YOUR ASSIGNMENT >> Please retype every record below exactly, leaving the pictures out.

-------

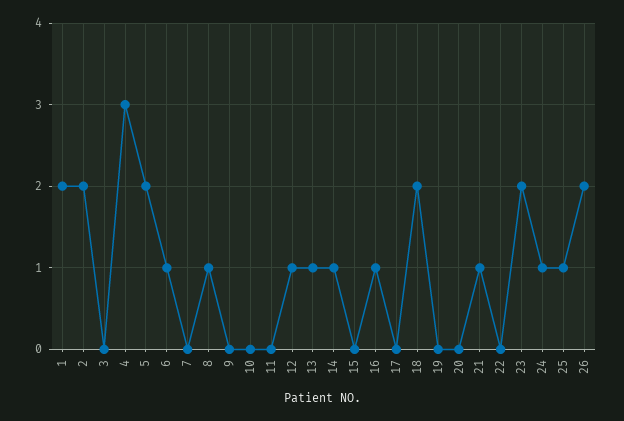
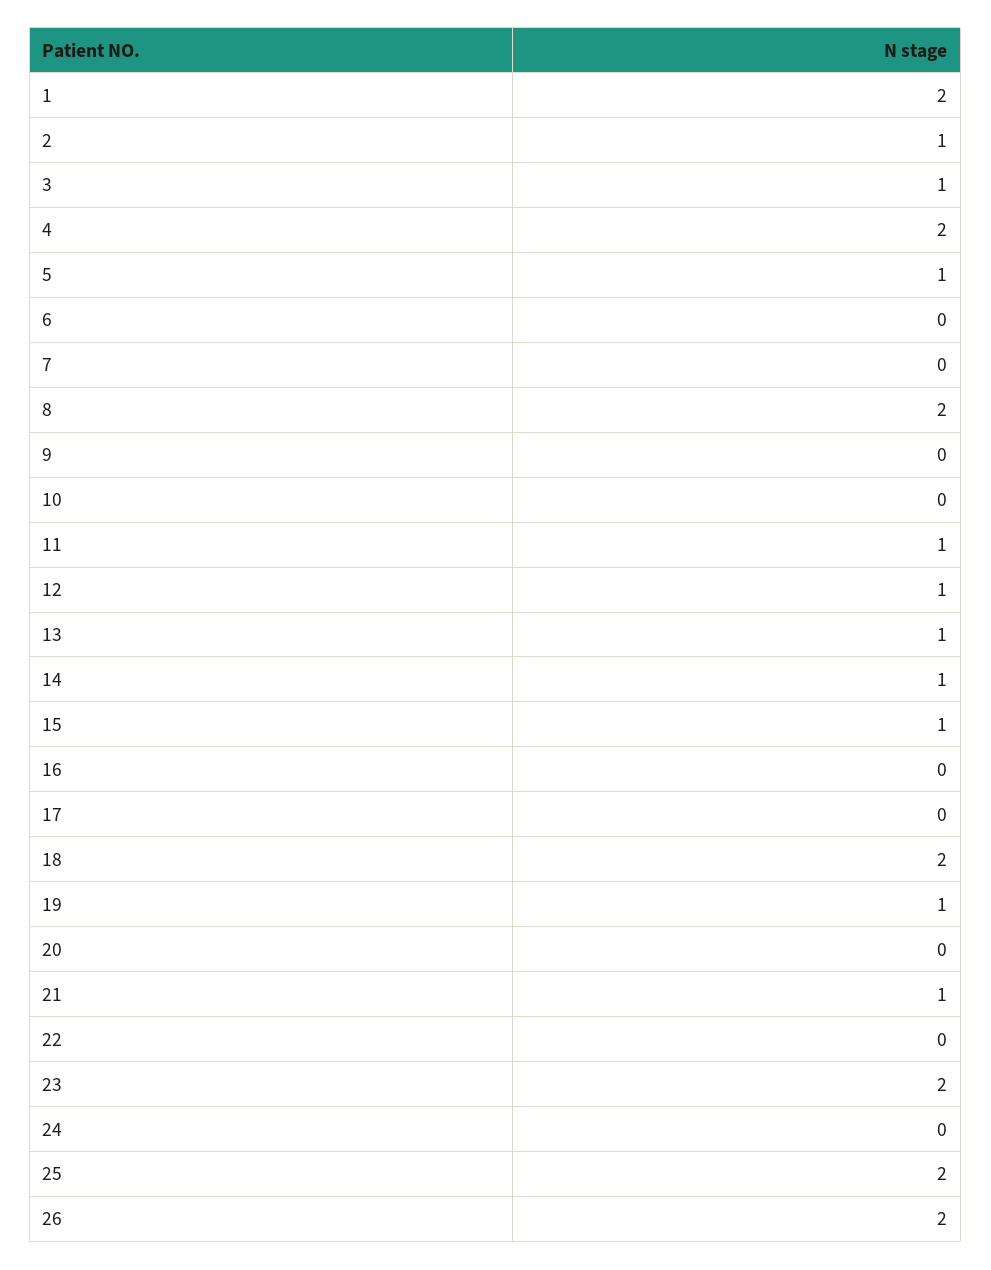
  {
    "1": 2,
-   "2": 2,
+   "2": 1,
-   "3": 0,
+   "3": 1,
-   "4": 3,
+   "4": 2,
-   "5": 2,
+   "5": 1,
-   "6": 1,
+   "6": 0,
    "7": 0,
-   "8": 1,
+   "8": 2,
    "9": 0,
    "10": 0,
-   "11": 0,
+   "11": 1,
    "12": 1,
    "13": 1,
    "14": 1,
-   "15": 0,
+   "15": 1,
-   "16": 1,
+   "16": 0,
    "17": 0,
    "18": 2,
-   "19": 0,
+   "19": 1,
    "20": 0,
    "21": 1,
    "22": 0,
    "23": 2,
-   "24": 1,
+   "24": 0,
-   "25": 1,
+   "25": 2,
    "26": 2
  }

-------

RESULT OF THE TASK >>
  {
    "1": 2,
-   "2": 2,
+   "2": 1,
-   "3": 0,
+   "3": 1,
-   "4": 3,
+   "4": 2,
-   "5": 2,
+   "5": 1,
-   "6": 1,
+   "6": 0,
    "7": 0,
-   "8": 1,
+   "8": 2,
    "9": 0,
    "10": 0,
-   "11": 0,
+   "11": 1,
    "12": 1,
    "13": 1,
    "14": 1,
-   "15": 0,
+   "15": 1,
-   "16": 1,
+   "16": 0,
    "17": 0,
    "18": 2,
-   "19": 0,
+   "19": 1,
    "20": 0,
    "21": 1,
    "22": 0,
    "23": 2,
-   "24": 1,
+   "24": 0,
-   "25": 1,
+   "25": 2,
    "26": 2
  }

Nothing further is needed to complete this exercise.